2. Set Up a Freedom Account
If you’re like many of us, each year brings a few zinger bills — those large chunks of money due for items like taxes, car insurance premiums, accountants, HOA fees and the like. Those big expenses can derail a budget quickly. Wouldn’t it be nice to already have the money set aside? You can, Kemosabe.
Simply make a little spreadsheet, figure out the amounts and dates due, add the totals together and divide by 12. Create a separate savings account—which I like to call the Freedom Account because it has such a nice, hopeful ring to it—and contribute regularly. The more we can all regulate our expenses and smooth out those budgetary ups and downs, the easier it is to stick to goals and stay on track.
3. Open a Vacation Account
When my daughter studied abroad in Denmark, she invited me to come stay with her at the end of her term. The timing happened to coincide wonderfully with a friend’s offer to visit her beach apartment in Spain. The one teensy weensy minor detail to these wonderful invitations was a sorry lack of cash, so I charged the whole shebang on my already-beleaguered Visa card (even though I hadn’t yet paid off my sparkling new sewer line). It’s so easy to swipe that card, but as many of us know it can take years and years and years of scraping by to reduce the balance. Paying off credit card balances (and the accompanying interest) for things that happened years ago is not fun.
I am of the view that vacations are necessities, though, so we must plan accordingly. Now we have a dedicated savings account just for vacations, and you can, too. Like me, you may wish to set up your vacation account at a different bank from the one where you keep your primary account—perhaps one that’s clear across town—so you’re less tempted to dip into it.
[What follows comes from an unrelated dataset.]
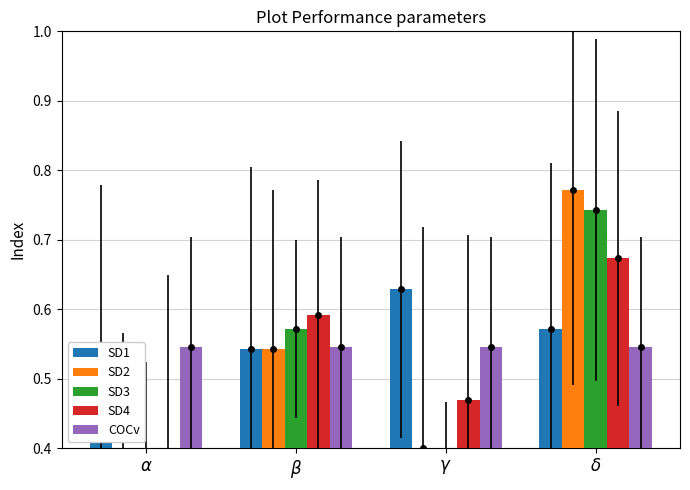

The SD1 series shows 0.4 at $\gamma$. True or false?

False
Credit unions are especially accommodating about setting up multiple accounts without fees for savers.
4. Keep Some Cash Around
Cash is a handy thing to have on hand, as I have discovered countless times.
It’s useful for paying a tow truck driver late at night (don’t ask), an unplanned babysitter, and the arborist who was working at the neighbor’s house and agreed to trim our leggy locust tree for $75 cash. Even small amounts can reduce stress, like keeping a few dollars worth of quarters and other change in the car’s glove compartment for unexpected parking meters or tolls. Some people tuck a $20 or $50 in a hidden place in their wallet for emergencies, an idea I admire endlessly even though I was not blessed with the gift of being able to keep cash in a wallet. At the other end of the spectrum, a friend of a friend recently discovered a hundred hundred-dollar bills (that’s right, a cool ten grand) that her dad had tucked away with his will to pay for his funeral expenses.
Of course, if you keep some cash around there is always the risk that something will happen to it. Feelin’ crafty? You could make a cool, secret book safe to stash small amounts of cash.
Fireproof safes and safety deposit boxes are probably better choices for significant amounts of cash, not that I’ve successfully accumulated a large pile myself. But it could happen, Kemosabe.
How about you? What situations, emergencies or temptations caused you unplanned debt in the past, and how do you avoid them now? Do you have multiple savings accounts? How do you handle those big, chunky annual bills? What do you think about keeping cash around? I’d love love love to hear your thoughts, stories and strategies.
My hope is that we can all enjoy the financial freedom and peace that comes from not carrying around a heavy burden of debt.